We have  urged the board to consider a special dividend in the next results, to allow each shareholder to invest the surplus money as they choose. When a listed company retains excessive amounts of cash, there is always the risk of bad investments being made.

The company has also recently set up a remuneration committee for the board comprising the two independent non-executive directors, and Finance Director Desmond Lee Wai-chung tells Webb-site.com that all the annual meeting votes will be conducted on a poll, 1-share-1-vote, in compliance with best practice and in line with Project Poll.

Obviously we benefit if Arts Optical continues to perform well, but so do all shareholders, and the same thing works in reverse. With a substantial investment in a listed company, we will take all necessary steps to encourage good governance, and failing that, to hold management to account.

Listing Rules

OK, so one company has met the recommended best practice for the general mandate, and we hope others will follow.
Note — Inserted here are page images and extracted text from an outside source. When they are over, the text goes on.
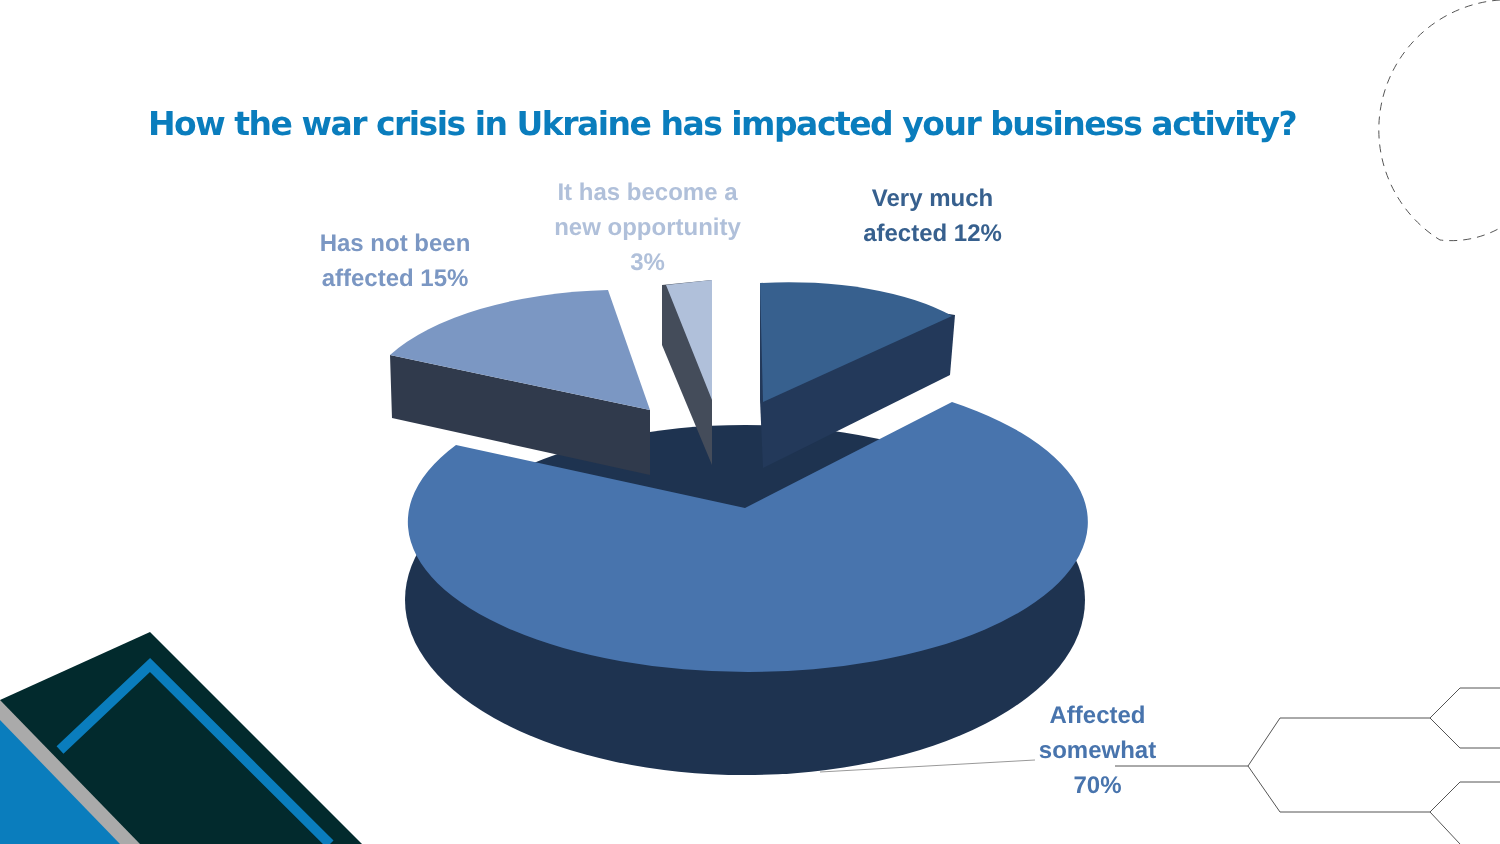How the war crisis in Ukraine has impacted your business activity?
Has not been affected 15%
It has become a new opportunity 3%
Very much afected 12%
Affected somewhat 70%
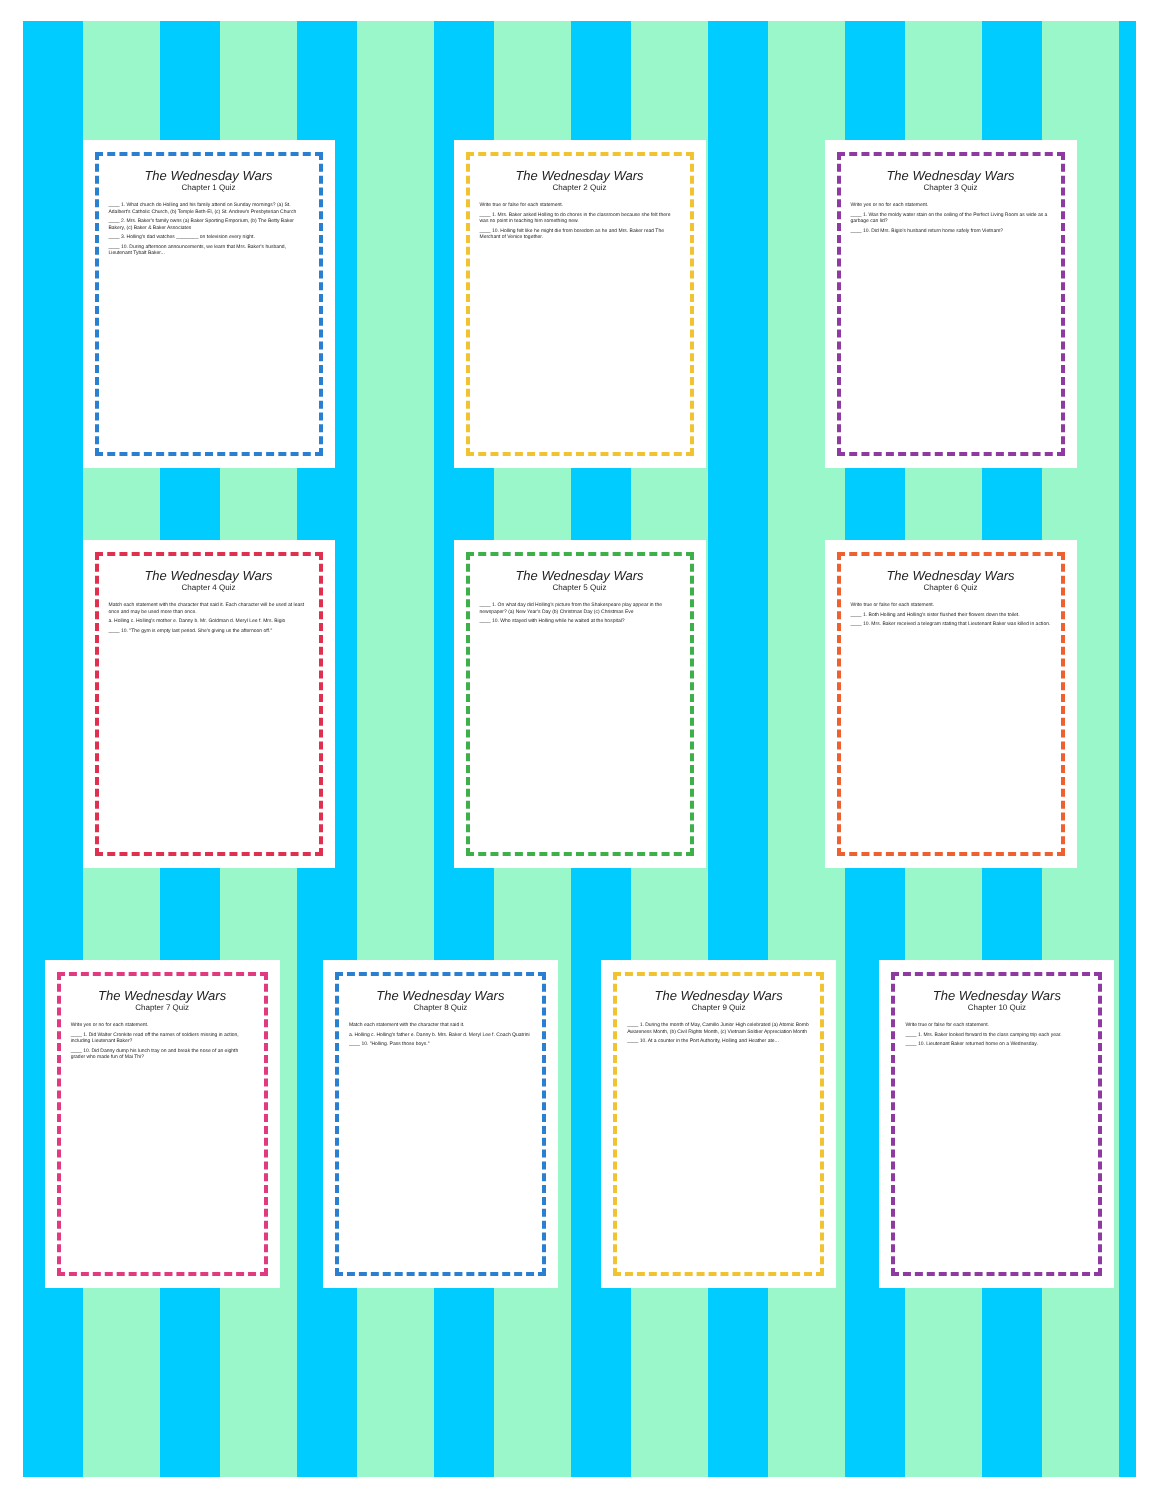The Wednesday Wars
Chapter 1 Quiz
____ 1. What church do Holling and his family attend on Sunday mornings? (a) St. Adalbert's Catholic Church, (b) Temple Beth-El, (c) St. Andrew's Presbyterian Church
____ 2. Mrs. Baker's family owns (a) Baker Sporting Emporium, (b) The Betty Baker Bakery, (c) Baker & Baker Associates
____ 3. Holling's dad watches ________ on television every night.
____ 10. During afternoon announcements, we learn that Mrs. Baker's husband, Lieutenant Tybalt Baker...
The Wednesday Wars
Chapter 2 Quiz
Write true or false for each statement.
____ 1. Mrs. Baker asked Holling to do chores in the classroom because she felt there was no point in teaching him something new.
____ 10. Holling felt like he might die from boredom as he and Mrs. Baker read The Merchant of Venice together.
The Wednesday Wars
Chapter 3 Quiz
Write yes or no for each statement.
____ 1. Was the moldy water stain on the ceiling of the Perfect Living Room as wide as a garbage can lid?
____ 10. Did Mrs. Bigio's husband return home safely from Vietnam?
The Wednesday Wars
Chapter 4 Quiz
Match each statement with the character that said it. Each character will be used at least once and may be used more than once.
a. Holling c. Holling's mother e. Danny b. Mr. Goldman d. Meryl Lee f. Mrs. Bigio
____ 10. "The gym is empty last period. She's giving us the afternoon off."
The Wednesday Wars
Chapter 5 Quiz
____ 1. On what day did Holling's picture from the Shakespeare play appear in the newspaper? (a) New Year's Day (b) Christmas Day (c) Christmas Eve
____ 10. Who stayed with Holling while he waited at the hospital?
The Wednesday Wars
Chapter 6 Quiz
Write true or false for each statement.
____ 1. Both Holling and Holling's sister flushed their flowers down the toilet.
____ 10. Mrs. Baker received a telegram stating that Lieutenant Baker was killed in action.
The Wednesday Wars
Chapter 7 Quiz
Write yes or no for each statement.
____ 1. Did Walter Cronkite read off the names of soldiers missing in action, including Lieutenant Baker?
____ 10. Did Danny dump his lunch tray on and break the nose of an eighth grader who made fun of Mai Thi?
The Wednesday Wars
Chapter 8 Quiz
Match each statement with the character that said it.
a. Holling c. Holling's father e. Danny b. Mrs. Baker d. Meryl Lee f. Coach Quatrini
____ 10. "Holling. Pass those boys."
The Wednesday Wars
Chapter 9 Quiz
____ 1. During the month of May, Camillo Junior High celebrated (a) Atomic Bomb Awareness Month, (b) Civil Rights Month, (c) Vietnam Soldier Appreciation Month
____ 10. At a counter in the Port Authority, Holling and Heather ate...
The Wednesday Wars
Chapter 10 Quiz
Write true or false for each statement.
____ 1. Mrs. Baker looked forward to the class camping trip each year.
____ 10. Lieutenant Baker returned home on a Wednesday.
Does that mean that the Listing Rules can remain relaxed in this respect? Certainly not. Any company that rises above the low standards set by the Listing Rules can still fall back in future, and minority shareholders are powerless to stop it.  So we still need tighter Listing Rules, and will keep pressing for that by encouraging shareholders to vote against the general mandate unless it meets our recommended best practice.